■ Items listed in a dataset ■
* * *
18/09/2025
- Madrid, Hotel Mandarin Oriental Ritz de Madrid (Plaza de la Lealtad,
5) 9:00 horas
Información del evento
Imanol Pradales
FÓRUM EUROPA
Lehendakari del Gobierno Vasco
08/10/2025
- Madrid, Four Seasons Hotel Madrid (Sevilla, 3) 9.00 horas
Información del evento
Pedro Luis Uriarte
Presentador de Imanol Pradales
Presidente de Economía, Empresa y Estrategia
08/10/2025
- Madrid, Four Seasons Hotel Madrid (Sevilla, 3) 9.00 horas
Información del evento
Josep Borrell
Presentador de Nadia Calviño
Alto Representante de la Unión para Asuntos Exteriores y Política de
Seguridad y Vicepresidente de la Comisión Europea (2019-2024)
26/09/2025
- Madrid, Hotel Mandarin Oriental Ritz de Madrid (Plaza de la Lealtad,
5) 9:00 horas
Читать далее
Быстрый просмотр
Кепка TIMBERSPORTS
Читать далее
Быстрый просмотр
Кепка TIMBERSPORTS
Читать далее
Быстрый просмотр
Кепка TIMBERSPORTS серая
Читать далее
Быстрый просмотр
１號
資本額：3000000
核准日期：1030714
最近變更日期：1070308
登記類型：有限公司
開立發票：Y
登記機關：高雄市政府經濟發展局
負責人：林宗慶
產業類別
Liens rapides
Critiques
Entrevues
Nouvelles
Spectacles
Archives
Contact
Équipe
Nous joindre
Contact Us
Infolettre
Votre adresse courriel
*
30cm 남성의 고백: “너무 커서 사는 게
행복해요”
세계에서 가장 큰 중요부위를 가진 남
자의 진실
* * *
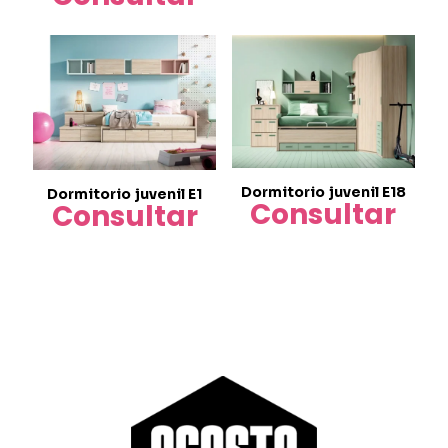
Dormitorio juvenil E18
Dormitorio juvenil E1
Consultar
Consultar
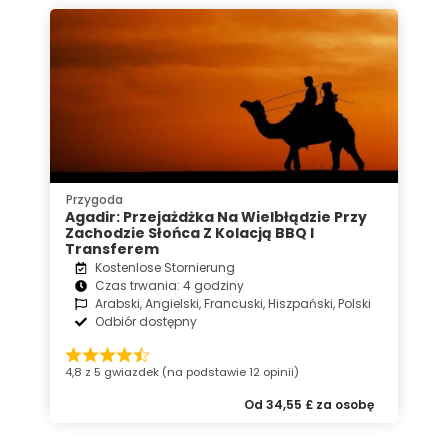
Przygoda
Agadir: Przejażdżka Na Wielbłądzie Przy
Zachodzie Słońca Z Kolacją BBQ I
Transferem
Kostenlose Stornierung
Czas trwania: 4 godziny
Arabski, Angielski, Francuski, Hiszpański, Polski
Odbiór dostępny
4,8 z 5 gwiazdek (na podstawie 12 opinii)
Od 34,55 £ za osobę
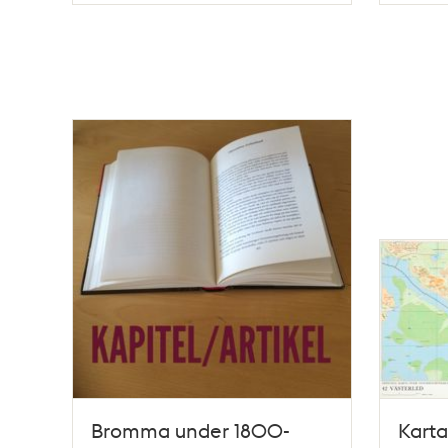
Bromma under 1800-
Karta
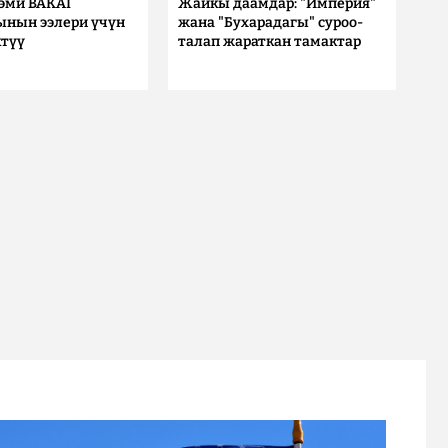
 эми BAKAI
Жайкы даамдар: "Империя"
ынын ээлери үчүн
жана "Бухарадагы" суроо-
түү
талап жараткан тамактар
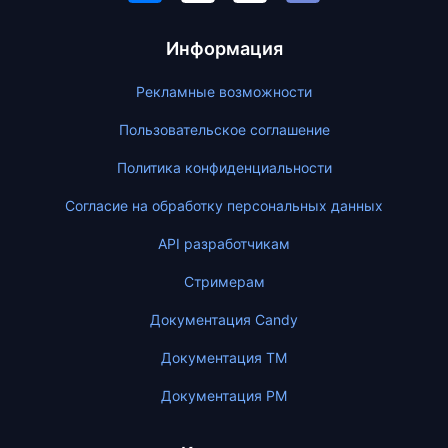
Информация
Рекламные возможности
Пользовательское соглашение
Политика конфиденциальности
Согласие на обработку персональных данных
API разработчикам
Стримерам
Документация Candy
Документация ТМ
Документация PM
* * *
With pictures excluded, reproduce exactly the lines above from the one containing "Czas trwania: 4 godziny" down to the one containing "Документация PM", those two included.

■ RESULT FOR THIS EXERCISE ■
Czas trwania: 4 godziny
Arabski, Angielski, Francuski, Hiszpański, Polski
Odbiór dostępny
4,8 z 5 gwiazdek (na podstawie 12 opinii)
Od 34,55 £ za osobę
Bromma under 1800-
Karta
 эми BAKAI
Жайкы даамдар: "Империя"
ынын ээлери үчүн
жана "Бухарадагы" суроо-
түү
талап жараткан тамактар
Информация
Рекламные возможности
Пользовательское соглашение
Политика конфиденциальности
Согласие на обработку персональных данных
API разработчикам
Стримерам
Документация Candy
Документация ТМ
Документация PM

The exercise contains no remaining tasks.